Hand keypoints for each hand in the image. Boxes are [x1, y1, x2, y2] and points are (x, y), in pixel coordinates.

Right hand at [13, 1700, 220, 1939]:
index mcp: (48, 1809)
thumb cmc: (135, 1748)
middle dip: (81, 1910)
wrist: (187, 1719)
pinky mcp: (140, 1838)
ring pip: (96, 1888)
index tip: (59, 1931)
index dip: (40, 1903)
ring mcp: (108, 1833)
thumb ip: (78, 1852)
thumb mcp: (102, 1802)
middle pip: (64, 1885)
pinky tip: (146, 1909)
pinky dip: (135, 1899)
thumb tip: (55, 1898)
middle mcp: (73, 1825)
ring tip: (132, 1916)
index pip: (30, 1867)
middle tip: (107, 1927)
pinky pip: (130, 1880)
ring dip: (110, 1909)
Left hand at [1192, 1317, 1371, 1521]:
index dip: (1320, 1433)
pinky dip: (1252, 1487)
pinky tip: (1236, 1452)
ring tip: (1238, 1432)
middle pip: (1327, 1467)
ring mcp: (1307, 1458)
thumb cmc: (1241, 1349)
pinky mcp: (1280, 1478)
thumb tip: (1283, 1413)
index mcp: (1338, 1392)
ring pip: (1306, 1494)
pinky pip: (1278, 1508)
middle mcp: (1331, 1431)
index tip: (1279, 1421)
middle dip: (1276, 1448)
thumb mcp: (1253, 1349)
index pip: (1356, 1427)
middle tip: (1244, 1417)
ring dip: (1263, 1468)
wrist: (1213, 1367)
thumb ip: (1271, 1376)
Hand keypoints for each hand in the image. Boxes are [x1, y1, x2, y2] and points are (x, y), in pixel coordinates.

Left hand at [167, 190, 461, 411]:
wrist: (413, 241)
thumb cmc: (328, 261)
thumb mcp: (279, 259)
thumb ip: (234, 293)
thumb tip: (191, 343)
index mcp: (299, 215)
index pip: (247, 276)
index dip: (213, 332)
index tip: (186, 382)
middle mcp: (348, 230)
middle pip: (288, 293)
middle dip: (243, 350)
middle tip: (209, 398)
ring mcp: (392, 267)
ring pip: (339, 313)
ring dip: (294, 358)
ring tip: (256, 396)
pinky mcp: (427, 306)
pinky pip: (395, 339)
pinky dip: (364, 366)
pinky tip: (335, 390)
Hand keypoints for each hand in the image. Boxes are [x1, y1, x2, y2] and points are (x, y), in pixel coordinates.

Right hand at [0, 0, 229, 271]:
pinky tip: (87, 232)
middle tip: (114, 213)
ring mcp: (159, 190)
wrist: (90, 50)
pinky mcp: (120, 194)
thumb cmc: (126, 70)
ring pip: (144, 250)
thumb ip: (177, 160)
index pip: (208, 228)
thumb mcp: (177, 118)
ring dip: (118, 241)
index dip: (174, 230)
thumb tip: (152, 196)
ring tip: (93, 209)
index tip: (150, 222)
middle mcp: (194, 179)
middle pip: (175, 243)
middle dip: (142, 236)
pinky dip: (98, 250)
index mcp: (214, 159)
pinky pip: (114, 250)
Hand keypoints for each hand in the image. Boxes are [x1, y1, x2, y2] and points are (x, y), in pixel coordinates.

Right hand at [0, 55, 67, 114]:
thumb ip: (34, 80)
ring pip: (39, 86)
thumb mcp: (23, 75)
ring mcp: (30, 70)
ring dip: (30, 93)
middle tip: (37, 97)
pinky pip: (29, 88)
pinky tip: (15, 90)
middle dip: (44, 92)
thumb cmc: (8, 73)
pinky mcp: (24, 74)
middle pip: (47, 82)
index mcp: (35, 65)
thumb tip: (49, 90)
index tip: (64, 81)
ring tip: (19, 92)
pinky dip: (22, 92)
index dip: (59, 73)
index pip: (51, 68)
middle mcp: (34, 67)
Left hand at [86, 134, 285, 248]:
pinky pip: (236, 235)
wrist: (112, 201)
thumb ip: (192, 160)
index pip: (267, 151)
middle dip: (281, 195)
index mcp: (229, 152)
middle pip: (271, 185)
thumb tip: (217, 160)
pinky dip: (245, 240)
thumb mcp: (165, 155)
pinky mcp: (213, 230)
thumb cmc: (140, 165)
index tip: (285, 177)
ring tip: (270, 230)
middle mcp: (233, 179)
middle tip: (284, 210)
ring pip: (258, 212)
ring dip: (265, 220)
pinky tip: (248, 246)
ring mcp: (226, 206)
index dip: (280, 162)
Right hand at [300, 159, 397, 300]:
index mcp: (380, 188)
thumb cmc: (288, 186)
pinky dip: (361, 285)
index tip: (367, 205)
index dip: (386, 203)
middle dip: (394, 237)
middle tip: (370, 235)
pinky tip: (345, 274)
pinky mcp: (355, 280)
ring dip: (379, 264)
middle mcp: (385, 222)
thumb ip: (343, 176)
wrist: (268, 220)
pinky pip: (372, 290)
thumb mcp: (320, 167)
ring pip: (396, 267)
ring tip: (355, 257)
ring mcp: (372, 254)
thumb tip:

Your goal:
For this exercise, output exactly the lines above from the line with "ring pip: (339, 313)" to the line with "thumb mcp: (23, 75)", counting both, and leave out the rest.

Task output:
ring pip: (339, 313)
ring dip: (294, 358)
ring tip: (256, 396)
pinky mcp: (427, 306)
pinky pip: (395, 339)
pinky dip: (364, 366)
pinky tip: (335, 390)
Hand keypoints for each hand in the image. Boxes are [x1, y1, x2, y2] and points are (x, y), in pixel coordinates.

Right hand at [0, 0, 229, 271]:
pinky tip: (87, 232)
middle tip: (114, 213)
ring mcp: (159, 190)
wrist: (90, 50)
pinky mcp: (120, 194)
thumb cmc: (126, 70)
ring pip: (144, 250)
thumb ip: (177, 160)
index pip: (208, 228)
thumb mcp: (177, 118)
ring dip: (118, 241)
index dip: (174, 230)
thumb tip: (152, 196)
ring tip: (93, 209)
index tip: (150, 222)
middle mcp: (194, 179)
middle pip: (175, 243)
middle dip: (142, 236)
pinky dip: (98, 250)
index mcp: (214, 159)
pinky pip: (114, 250)
Hand keypoints for each hand in the image. Boxes are [x1, y1, x2, y2] and points are (x, y), in pixel coordinates.

Right hand at [0, 55, 67, 114]:
thumb ip: (34, 80)
ring pip: (39, 86)
thumb mcp: (23, 75)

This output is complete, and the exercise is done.